Ce soir le temps se plie À la courbe de ma mémoire La fumée se confond à l’air, Espoirs et amertumes, De mes cendres atmosphère. Je rentre, la chambre est sombre et peu propice aux rêves Un refrain sombre imaginaire me tire En vers et vivant, vers l’enfer du sommeil. Je hais m’endormir et je hais me réveiller Sentir la torpeur du plomb de mes paupières Sentir couler des images que l’on croit oublier…
Deux arbres soutiennent le monde, et moi, qui n’ai rien à faire. Assis, hanté, abrité sous cette arche, Sur ce banc qui se promène. Je plonge les yeux dans l’eau passante Le temps passé me remonte. Et dessine quelque nuance de cet hiver. Les branches sont nues et se penchent Les restes de la neige fondent lentement dessus Elles retiennent ma pensée et s’instillent étrangement Sous la lumière grise que diffusent partout les nuages. Je connais trop bien ce lieu, je connais trop bien ce temps, Et leur histoire m’est familière. J’en veux à cette nuit de me les vouloir rappeler. Une goutte de souvenir roule sur ma joue, Un millier de miroirs me mirent dedans Ils mélangent mon avenir à mon passé Et donne à ce qui n’est pas encore L’allure de ce qui a été. Le présent fait le mort Mais où me suis bien égaré ? La larme tombe, fulmine sur le banc de béton Mes reflets se brisent, Je m’éparpille dans une nouvelle vision.

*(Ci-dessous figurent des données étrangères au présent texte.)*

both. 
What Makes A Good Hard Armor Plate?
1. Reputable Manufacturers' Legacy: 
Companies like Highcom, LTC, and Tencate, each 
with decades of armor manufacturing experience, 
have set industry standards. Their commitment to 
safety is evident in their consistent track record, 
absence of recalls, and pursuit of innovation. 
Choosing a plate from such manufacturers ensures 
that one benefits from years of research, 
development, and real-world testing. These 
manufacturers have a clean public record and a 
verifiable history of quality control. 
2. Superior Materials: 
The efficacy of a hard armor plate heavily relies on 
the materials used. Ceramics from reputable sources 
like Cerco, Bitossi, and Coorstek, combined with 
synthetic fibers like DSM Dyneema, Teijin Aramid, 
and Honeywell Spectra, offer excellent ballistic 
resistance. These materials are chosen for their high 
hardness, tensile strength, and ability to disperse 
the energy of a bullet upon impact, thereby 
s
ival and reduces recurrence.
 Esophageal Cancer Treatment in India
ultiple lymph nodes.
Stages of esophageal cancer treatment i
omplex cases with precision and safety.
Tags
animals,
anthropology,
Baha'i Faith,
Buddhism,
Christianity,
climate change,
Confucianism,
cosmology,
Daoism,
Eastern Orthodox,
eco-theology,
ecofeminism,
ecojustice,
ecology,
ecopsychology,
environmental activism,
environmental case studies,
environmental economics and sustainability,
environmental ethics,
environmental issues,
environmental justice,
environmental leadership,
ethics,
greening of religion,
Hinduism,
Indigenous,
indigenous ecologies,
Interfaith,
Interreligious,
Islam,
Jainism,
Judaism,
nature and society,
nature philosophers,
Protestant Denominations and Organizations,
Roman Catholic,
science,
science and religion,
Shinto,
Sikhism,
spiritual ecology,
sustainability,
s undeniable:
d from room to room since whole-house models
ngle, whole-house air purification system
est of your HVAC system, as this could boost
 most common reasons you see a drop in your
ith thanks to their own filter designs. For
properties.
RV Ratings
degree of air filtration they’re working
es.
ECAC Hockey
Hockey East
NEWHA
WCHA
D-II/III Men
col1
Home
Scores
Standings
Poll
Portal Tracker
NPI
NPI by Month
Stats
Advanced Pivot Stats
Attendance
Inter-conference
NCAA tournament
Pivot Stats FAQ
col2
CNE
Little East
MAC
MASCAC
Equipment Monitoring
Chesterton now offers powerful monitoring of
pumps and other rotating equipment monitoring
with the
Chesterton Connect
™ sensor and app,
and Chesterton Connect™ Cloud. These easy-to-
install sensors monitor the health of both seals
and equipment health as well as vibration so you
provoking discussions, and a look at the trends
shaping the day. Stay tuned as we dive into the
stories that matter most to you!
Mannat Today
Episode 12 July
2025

Elle me regarde ce n’est pas elle, Pas elle que j’ai aimée. Elle vient d’un autre siècle. Elle n’est pas seule mais elle est nue Allongée sur des draps de soie cireux, Les cheveux bruns, clairs comme ces yeux Une fleur à l’oreille droite, rouge. Elle me fixe, elle est nue, elle est morte, et je vis. Ses yeux me pénètrent Ils sont si noirs et si sec, tellement plein de l’oubli. Ils me disent que je n’ai rien vu, Et m’offrent sans pudeur sa vertu.
Je me souviens de ce regard, Il me dit de passer sur le tien Ce soir, ce soir il pleut de la mélancolie, Il pleut du froid et puis du noir, Tout brisé entre mes mains, Je recolle des bouts de mémoire Qui seront morts avant demain.